# Where to place my heat mat on dubia roach plastic tub



## CruelFennec (Jul 8, 2016)

I am starting a Dubia Roach colony and i use a plastic tub to keep them in and im getting a heat mat for them as they need heat to breed but as i have them on carpet (and have nowhere else to put them) i cant really put them on carpet of risk of fire. So can i put the heat mat on the side?? also would the heat mat burn the plastic or is there some way of avoiding that as its a cheap 14 litre wilko tub that i got for 2 pounds and i heard someone say that cheap tubs are bad and burn??

Thank u


----------



## daysocks (Nov 25, 2016)

CruelFennec said:


> I am starting a Dubia Roach colony and i use a plastic tub to keep them in and im getting a heat mat for them as they need heat to breed but as i have them on carpet (and have nowhere else to put them) i cant really put them on carpet of risk of fire. So can i put the heat mat on the side?? also would the heat mat burn the plastic or is there some way of avoiding that as its a cheap 14 litre wilko tub that i got for 2 pounds and i heard someone say that cheap tubs are bad and burn??
> 
> Thank u


Hi Fennec

I too use a cheap wilko tub to keep my Dubias in and have had no issues keeping the heat mat at 33C underneath on my bookcase so you should have no problem putting the heat mat on the side. My only concern would be that they might all bunch up the size where the heat is and suffocate each other :2thumb:


----------

(Dataset entries)
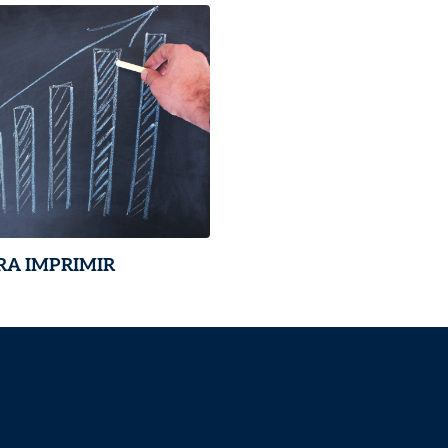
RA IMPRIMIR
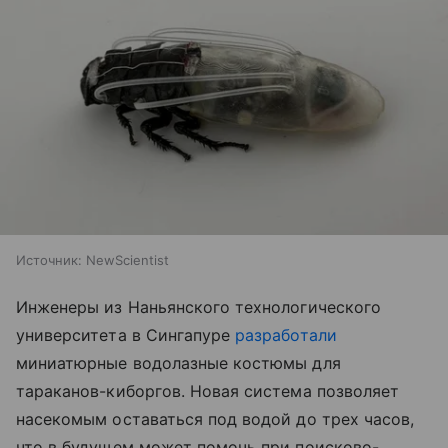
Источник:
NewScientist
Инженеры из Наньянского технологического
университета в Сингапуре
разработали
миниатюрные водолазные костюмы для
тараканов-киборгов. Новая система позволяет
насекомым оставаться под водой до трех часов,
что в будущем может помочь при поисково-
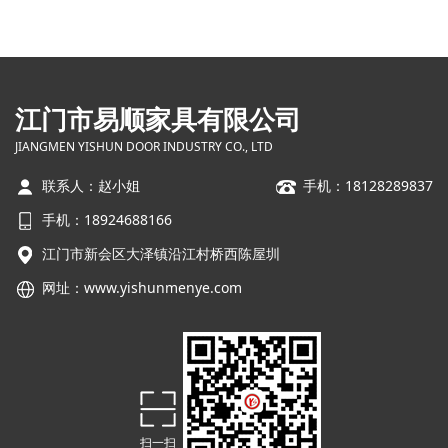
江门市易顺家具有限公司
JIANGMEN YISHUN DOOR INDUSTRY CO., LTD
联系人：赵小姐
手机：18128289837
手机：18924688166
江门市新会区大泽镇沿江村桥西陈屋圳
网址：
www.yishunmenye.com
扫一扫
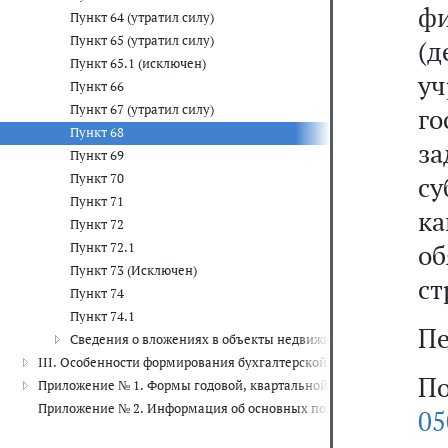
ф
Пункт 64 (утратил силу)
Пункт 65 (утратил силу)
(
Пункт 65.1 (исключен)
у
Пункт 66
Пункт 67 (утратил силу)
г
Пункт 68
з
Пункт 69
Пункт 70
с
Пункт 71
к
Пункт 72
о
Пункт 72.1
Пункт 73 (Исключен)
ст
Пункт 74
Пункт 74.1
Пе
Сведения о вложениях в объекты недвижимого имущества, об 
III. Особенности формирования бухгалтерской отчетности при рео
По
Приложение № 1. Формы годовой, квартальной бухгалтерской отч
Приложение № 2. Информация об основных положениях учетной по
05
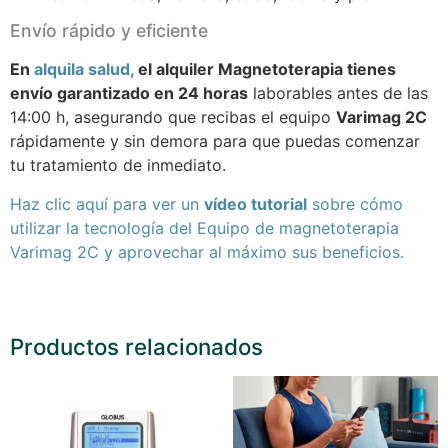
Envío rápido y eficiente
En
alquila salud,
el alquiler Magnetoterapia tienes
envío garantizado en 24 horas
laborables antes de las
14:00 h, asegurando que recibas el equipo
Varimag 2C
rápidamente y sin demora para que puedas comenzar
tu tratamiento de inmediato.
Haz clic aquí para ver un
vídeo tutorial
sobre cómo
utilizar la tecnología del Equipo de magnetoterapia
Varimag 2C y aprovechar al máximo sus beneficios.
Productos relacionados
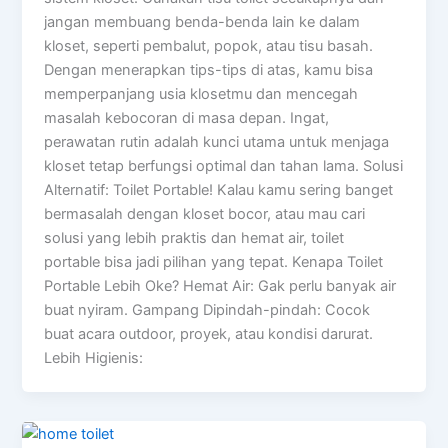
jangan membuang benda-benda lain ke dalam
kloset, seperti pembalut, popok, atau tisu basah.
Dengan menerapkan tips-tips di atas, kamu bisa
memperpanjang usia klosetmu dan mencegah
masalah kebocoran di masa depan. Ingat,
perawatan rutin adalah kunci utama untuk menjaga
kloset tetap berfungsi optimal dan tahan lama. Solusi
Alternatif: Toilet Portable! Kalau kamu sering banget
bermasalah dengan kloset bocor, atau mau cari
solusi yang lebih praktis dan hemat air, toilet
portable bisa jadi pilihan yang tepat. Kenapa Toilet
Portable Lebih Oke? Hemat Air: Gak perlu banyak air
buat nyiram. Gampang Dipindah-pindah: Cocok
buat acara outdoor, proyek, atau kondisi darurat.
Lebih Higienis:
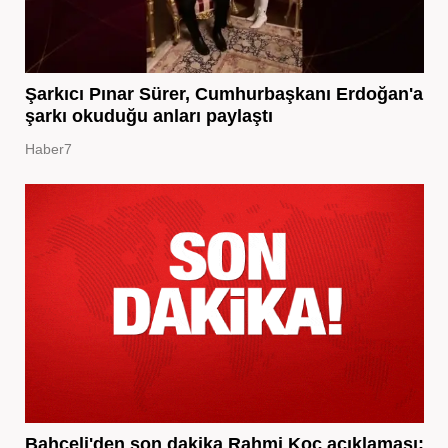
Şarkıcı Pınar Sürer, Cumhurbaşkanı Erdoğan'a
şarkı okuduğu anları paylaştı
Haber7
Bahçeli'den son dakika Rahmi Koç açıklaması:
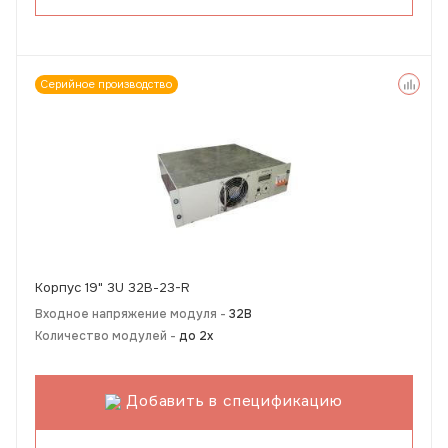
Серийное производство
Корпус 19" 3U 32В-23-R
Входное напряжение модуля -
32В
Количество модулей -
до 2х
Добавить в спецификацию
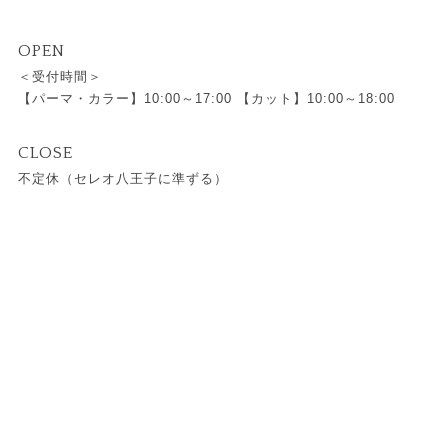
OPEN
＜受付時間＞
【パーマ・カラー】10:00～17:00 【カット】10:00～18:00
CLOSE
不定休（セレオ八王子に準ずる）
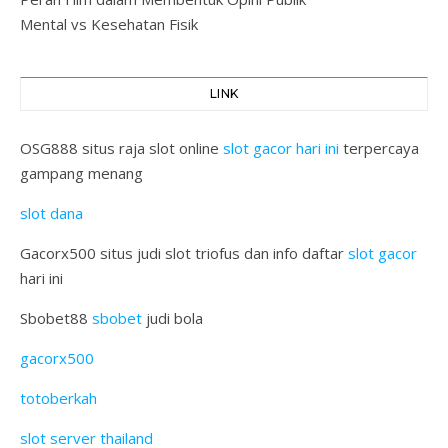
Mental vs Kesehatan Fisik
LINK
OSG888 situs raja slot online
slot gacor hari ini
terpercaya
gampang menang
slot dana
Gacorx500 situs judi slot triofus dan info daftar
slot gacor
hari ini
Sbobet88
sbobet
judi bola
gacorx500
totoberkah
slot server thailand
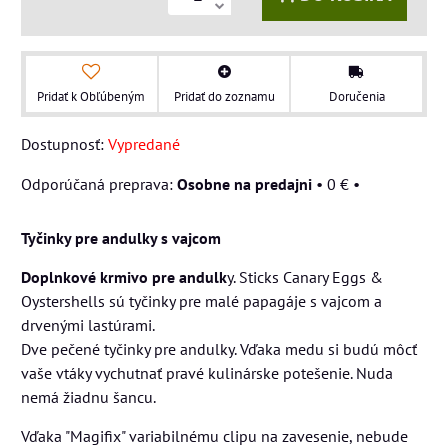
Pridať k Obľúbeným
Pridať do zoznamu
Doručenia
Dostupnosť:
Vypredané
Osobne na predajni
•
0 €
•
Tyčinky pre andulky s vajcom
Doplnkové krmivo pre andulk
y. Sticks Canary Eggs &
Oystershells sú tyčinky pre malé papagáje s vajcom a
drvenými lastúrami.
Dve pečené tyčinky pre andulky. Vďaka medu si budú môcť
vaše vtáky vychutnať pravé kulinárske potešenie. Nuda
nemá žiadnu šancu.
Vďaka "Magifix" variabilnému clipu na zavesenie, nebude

---

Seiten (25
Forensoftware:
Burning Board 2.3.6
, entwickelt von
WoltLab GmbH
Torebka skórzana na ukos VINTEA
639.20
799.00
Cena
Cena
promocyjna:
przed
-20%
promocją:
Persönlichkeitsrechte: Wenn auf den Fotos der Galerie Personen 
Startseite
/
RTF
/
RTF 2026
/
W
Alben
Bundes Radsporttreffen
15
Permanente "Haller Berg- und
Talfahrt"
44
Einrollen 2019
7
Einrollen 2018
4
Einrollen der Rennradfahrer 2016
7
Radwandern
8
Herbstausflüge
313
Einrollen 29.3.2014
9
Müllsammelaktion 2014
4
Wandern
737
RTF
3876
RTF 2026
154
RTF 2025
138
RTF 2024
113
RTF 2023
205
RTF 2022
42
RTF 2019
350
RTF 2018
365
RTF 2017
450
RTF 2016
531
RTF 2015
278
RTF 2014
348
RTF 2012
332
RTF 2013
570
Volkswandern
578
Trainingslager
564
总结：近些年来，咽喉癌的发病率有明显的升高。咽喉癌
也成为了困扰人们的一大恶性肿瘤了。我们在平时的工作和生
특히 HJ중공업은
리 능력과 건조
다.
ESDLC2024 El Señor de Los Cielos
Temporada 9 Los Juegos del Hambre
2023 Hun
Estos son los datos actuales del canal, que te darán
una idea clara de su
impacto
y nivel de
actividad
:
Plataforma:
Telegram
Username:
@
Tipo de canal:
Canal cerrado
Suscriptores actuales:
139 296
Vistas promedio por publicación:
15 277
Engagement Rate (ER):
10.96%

TASK LIST:
(a) Reproduce the section of the heat mat thread that opens with the words "## CruelFennec (Jul" and closes with "(Nov 25, 2016)".
(b) From the rows, write out the part that opens with the line containing "Mental vs Kesehatan Fisik" and closes with the line containing "slot server thailand".
The heat mat thread and the rows have no connection to each other.

ANSWERS FOR EACH ITEM:
(a)
## CruelFennec (Jul 8, 2016)

I am starting a Dubia Roach colony and i use a plastic tub to keep them in and im getting a heat mat for them as they need heat to breed but as i have them on carpet (and have nowhere else to put them) i cant really put them on carpet of risk of fire. So can i put the heat mat on the side?? also would the heat mat burn the plastic or is there some way of avoiding that as its a cheap 14 litre wilko tub that i got for 2 pounds and i heard someone say that cheap tubs are bad and burn??

Thank u


----------



## daysocks (Nov 25, 2016)

(b)
Mental vs Kesehatan Fisik
LINK
OSG888 situs raja slot online
slot gacor hari ini
terpercaya
gampang menang
slot dana
Gacorx500 situs judi slot triofus dan info daftar
slot gacor
hari ini
Sbobet88
sbobet
judi bola
gacorx500
totoberkah
slot server thailand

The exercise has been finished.